ÉDITORIAL. Le souvenir d’années de terrorisme est profondément ancré. La rapidité et l’irrationalité de certaines réactions révèlent la vivacité d’émotions qui ont redéfini le paysage idéologique français

Annecy, ce jeudi. — © JEAN-CHRISTOPHE BOTT / keystone-sda.ch
Annecy, ce jeudi. — © JEAN-CHRISTOPHE BOTT / keystone-sda.ch

Sonnée par l’effroi, la France pouvait avoir l’impression de revivre un vieux cauchemar ce jeudi matin à Annecy. Ce sont des mois de mauvais souvenirs qui sont remontés d’un coup, ceux des multiples attaques terroristes qui ont marqué les années 2015-2020. La monstruosité des actes, leur aspect spectaculaire, l’absence totale de respect pour la vie humaine, même celle d’enfants en très bas âge, toute cette mise en scène digne de films d’horreur n’est pas sans rappeler le massacre du Bataclan, celui de la promenade des Anglais à Nice ou la décapitation du prof d’histoire-géo Samuel Paty.
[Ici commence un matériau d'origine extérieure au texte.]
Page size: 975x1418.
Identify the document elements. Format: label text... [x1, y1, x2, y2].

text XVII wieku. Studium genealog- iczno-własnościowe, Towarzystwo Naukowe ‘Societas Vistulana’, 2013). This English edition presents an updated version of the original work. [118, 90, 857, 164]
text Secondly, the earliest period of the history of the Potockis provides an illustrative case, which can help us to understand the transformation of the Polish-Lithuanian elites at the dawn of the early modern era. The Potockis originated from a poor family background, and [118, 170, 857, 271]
Des drames inqualifiables qui habitent désormais profondément l’inconscient des Français.

«La Nation est sous le choc», a réagi Emmanuel Macron, résumant bien la stupeur face à la violence inimaginable que révélaient les faits. Mais force est de constater que «la Nation» a aussi besoin d’explications, de coupables, de mesures. «On doit pouvoir faire quelque chose pour ne pas avoir à revivre le sommet de l’abomination», semblent se dire les Français.

Résultat: la machine à récupération n’a pas attendu. La politique migratoire, les réglementations européennes, l’agenda parlementaire, les dispositifs de sécurité… tout y est passé quelques minutes à peine après le drame. Et ce même si la procureure chargée du dossier ne voit pour l’instant «aucun mobile terroriste apparent» derrière le geste de ce réfugié syrien qui semble vivre légalement sur le territoire européen depuis dix ans. L’assaillant se présentait par ailleurs comme un «chrétien de Syrie» agissant «au nom de Jésus». Des informations qui devraient imposer un délai de réflexion avant de tirer des conclusions et d’exiger des réformes. Ce qu’une partie de l’échiquier politique français n’a pas fait. Bien au contraire.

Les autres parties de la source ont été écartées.